Range (min … max): 60.212 ms … 93.517 ms ┊ GC (min … max): 0.00% … 0.00%
Time (median): 78.691 ms ┊ GC (median): 0.00%
Time (mean ± σ): 77.909 ms ± 6.788 ms ┊ GC (mean ± σ): 3.85% ± 5.57%
▁ ▃ ▁ ▃▃▁ █ ▁ ▁
▄▁▁▁▄▁▁▁▁▁▁▁▁▄▄▄▄▄▇▇▄▁▄▁▄█▇▁▁▁▄▄▄▄▇█▄█▇▁███▄▄▄█▁▁▁▄▇▁▁▁█▁▁█ ▁
60.2 ms Histogram: frequency by time 89.1 ms <
Memory estimate: 23.48 MiB, allocs estimate: 47.
julia> @benchmark reinterpret(Int16,unique(vec(reinterpret(UInt64, $M')))')'
BenchmarkTools.Trial: 137 samples with 1 evaluation.
Range (min … max): 30.070 ms … 46.186 ms ┊ GC (min … max): 0.00% … 15.62%
Time (median): 36.334 ms ┊ GC (median): 0.00%
Time (mean ± σ): 36.433 ms ± 3.491 ms ┊ GC (mean ± σ): 1.65% ± 4.51%
▁ ▁ ▃ ▁ █▆ ▁▁▃▆ ▁▃▆▁▁▃▁█▃█▁▆▃▁ █ ▃
▄▁█▇▇█▇█▇█▇██▇████▇██████████████▇█▇▁▄▁▄▄█▁▁▇▁▄▄▄▁▁▄▁▄▁▁▄▁▄ ▄
30.1 ms Histogram: frequency by time 46.2 ms <
Memory estimate: 5.96 MiB, allocs estimate: 44.

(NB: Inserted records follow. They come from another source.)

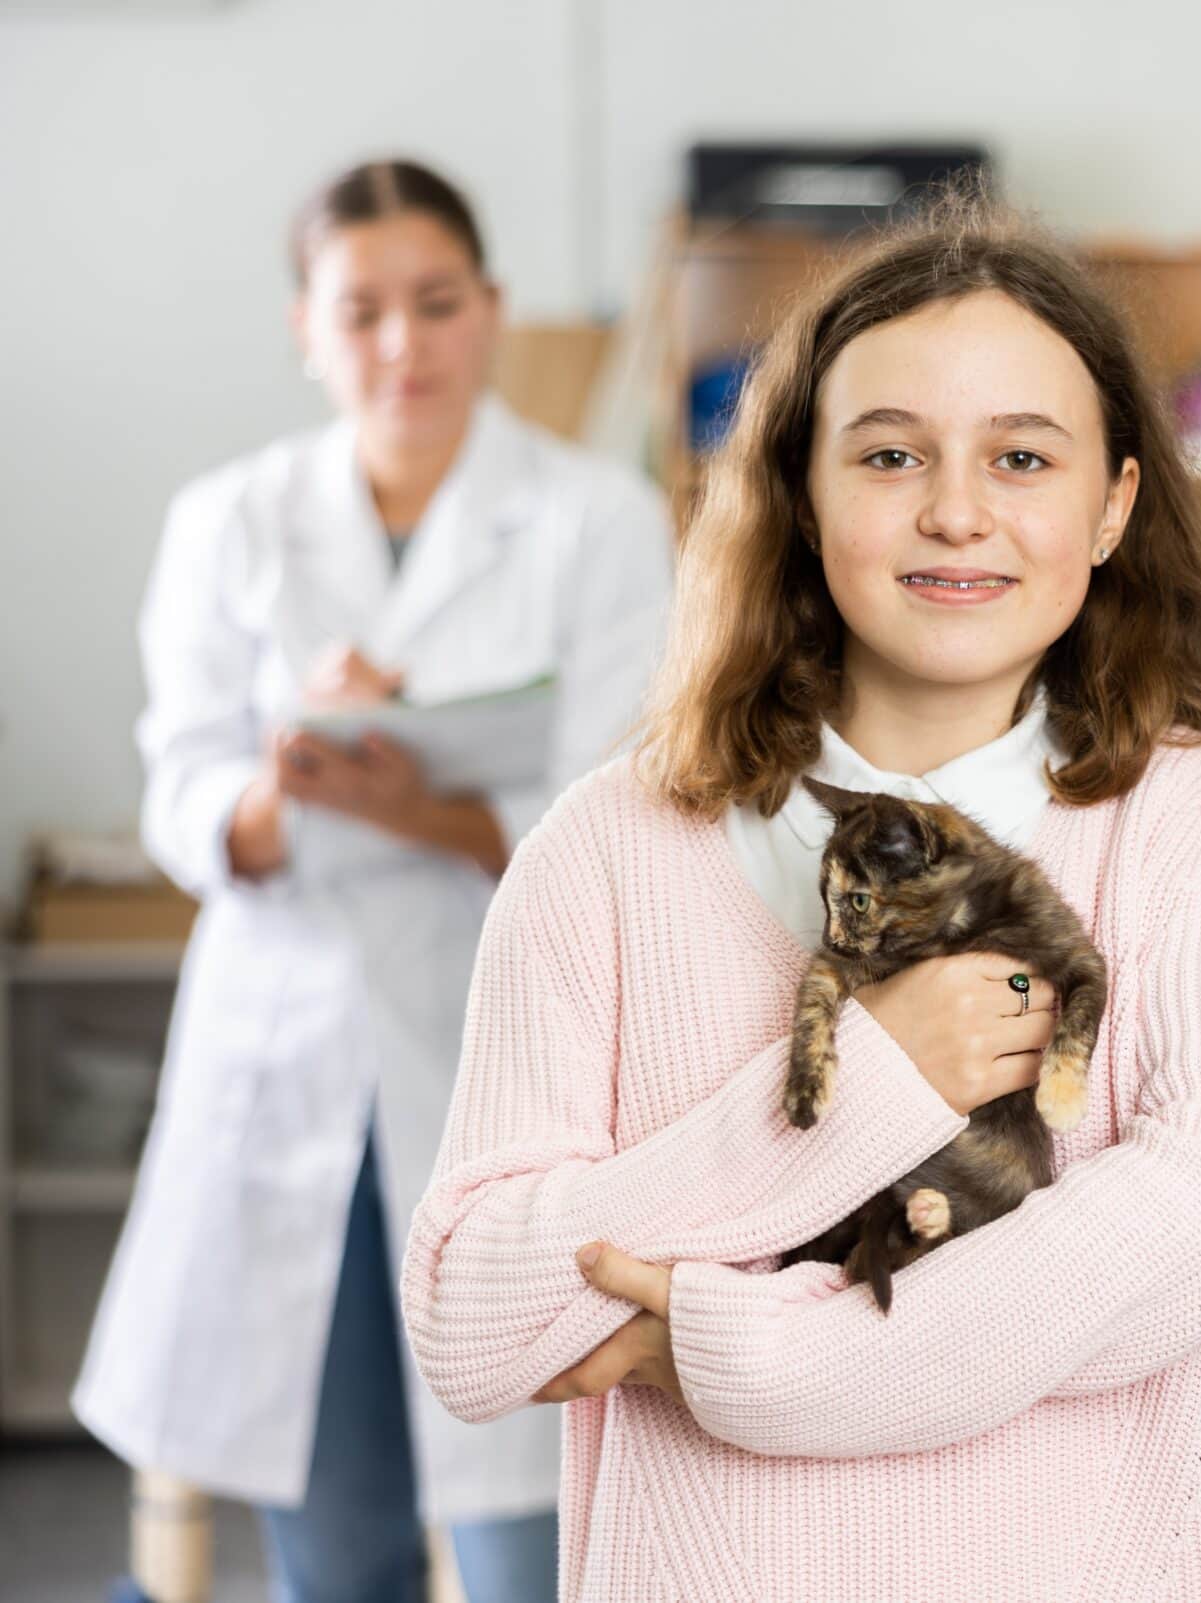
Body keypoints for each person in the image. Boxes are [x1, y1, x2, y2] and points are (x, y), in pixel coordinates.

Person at [399, 196, 1201, 1600]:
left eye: (1023, 456)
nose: (957, 510)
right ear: (800, 487)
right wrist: (860, 1080)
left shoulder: (1174, 816)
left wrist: (750, 1353)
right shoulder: (606, 850)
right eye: (890, 454)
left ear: (1115, 503)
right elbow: (475, 1322)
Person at [75, 158, 673, 1603]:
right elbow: (184, 796)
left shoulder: (602, 521)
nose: (403, 343)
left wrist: (433, 807)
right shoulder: (231, 519)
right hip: (289, 1070)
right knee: (336, 1548)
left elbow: (626, 816)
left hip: (506, 1058)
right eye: (363, 311)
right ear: (306, 328)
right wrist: (295, 779)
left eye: (437, 303)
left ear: (492, 311)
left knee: (535, 1538)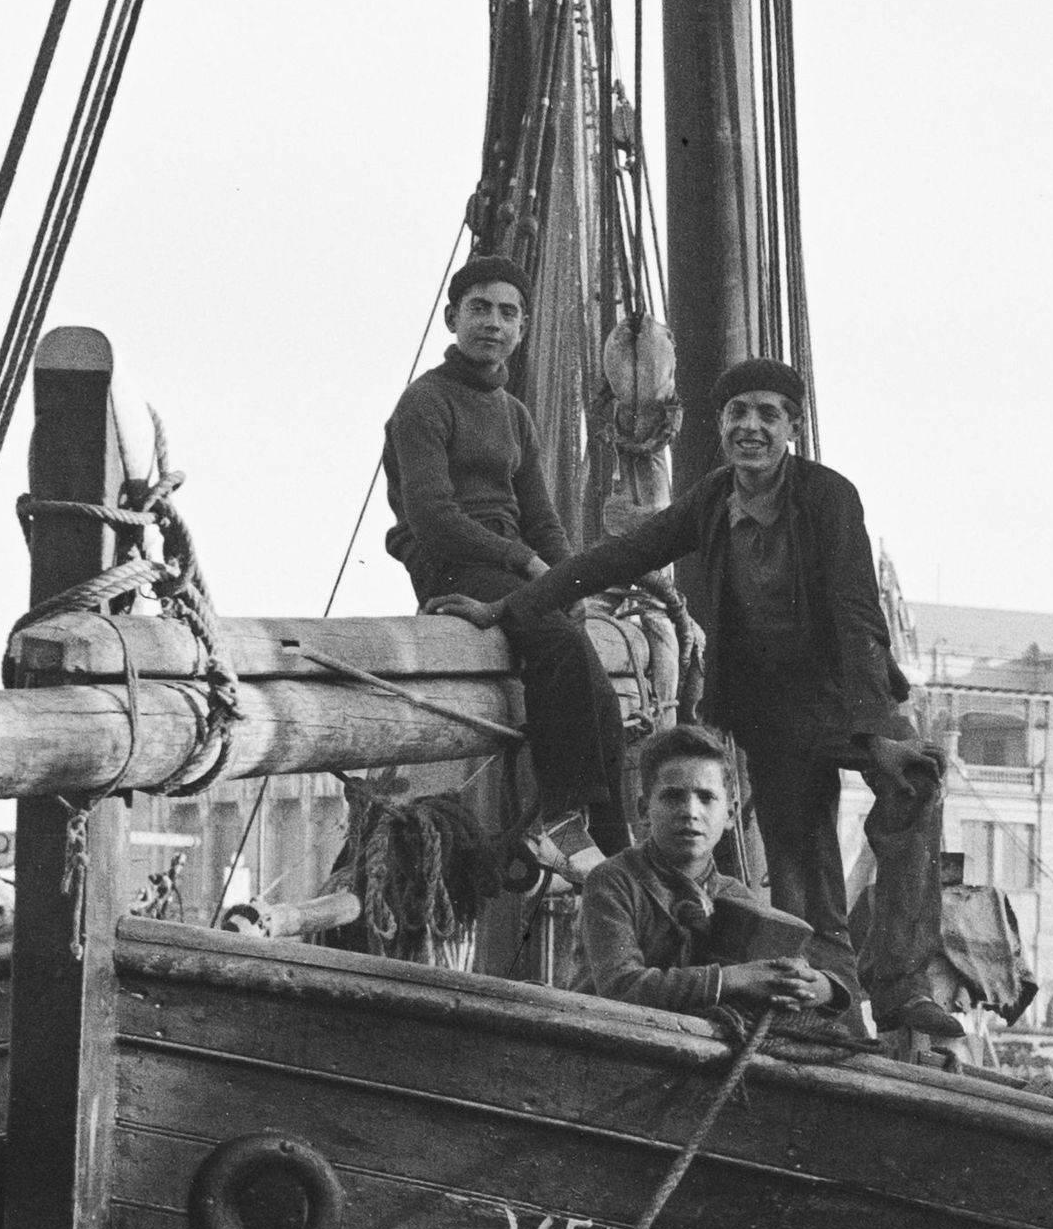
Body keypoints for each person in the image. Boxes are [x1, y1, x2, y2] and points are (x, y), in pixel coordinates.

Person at [438, 357, 957, 1038]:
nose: (751, 427)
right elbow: (619, 556)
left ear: (791, 428)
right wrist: (510, 606)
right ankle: (833, 1012)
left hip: (845, 690)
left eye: (768, 415)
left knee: (913, 782)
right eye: (738, 414)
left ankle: (903, 986)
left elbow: (856, 609)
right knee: (802, 876)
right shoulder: (713, 500)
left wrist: (878, 726)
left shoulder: (828, 497)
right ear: (719, 426)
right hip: (771, 711)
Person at [381, 252, 627, 864]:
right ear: (452, 318)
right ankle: (562, 818)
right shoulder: (424, 403)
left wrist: (572, 578)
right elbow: (434, 519)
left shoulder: (514, 414)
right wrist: (526, 566)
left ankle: (616, 841)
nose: (494, 322)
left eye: (508, 312)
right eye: (480, 308)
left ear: (521, 328)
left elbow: (542, 517)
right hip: (451, 562)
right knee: (561, 647)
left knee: (597, 689)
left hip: (509, 563)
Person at [578, 723, 846, 1020]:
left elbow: (779, 974)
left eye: (706, 797)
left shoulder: (737, 896)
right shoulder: (613, 881)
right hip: (603, 1041)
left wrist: (822, 988)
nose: (691, 811)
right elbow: (621, 989)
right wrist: (734, 979)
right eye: (672, 797)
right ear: (643, 811)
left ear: (730, 814)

Since we've made your matrix into a vector, now in principle we could also substitute ThreadsX.unique
, but in my tests so far this turned out not to be faster:
julia> @benchmark reinterpret(Int16,ThreadsX.unique(vec(reinterpret(UInt64, $M')))')'
BenchmarkTools.Trial: 56 samples with 1 evaluation.
Range (min … max): 69.633 ms … 136.835 ms ┊ GC (min … max): 0.00% … 0.00%
Time (median): 80.427 ms ┊ GC (median): 0.00%
Time (mean ± σ): 89.547 ms ± 18.360 ms ┊ GC (mean ± σ): 10.91% ± 13.49%
▄ █ ▁
▆▆▁▄█▇▆█▇▁▇▇▁▆▁▄▁▁▁▁▁▁▁▁▄▄▁▁▁▄▁▁▆▁▄▄▁▁▁▁▄█▆▁▄▄▁▁▁▁▄▁▁▄▁▁▁▁▁▄ ▁
69.6 ms Histogram: frequency by time 131 ms <
Memory estimate: 121.28 MiB, allocs estimate: 3310.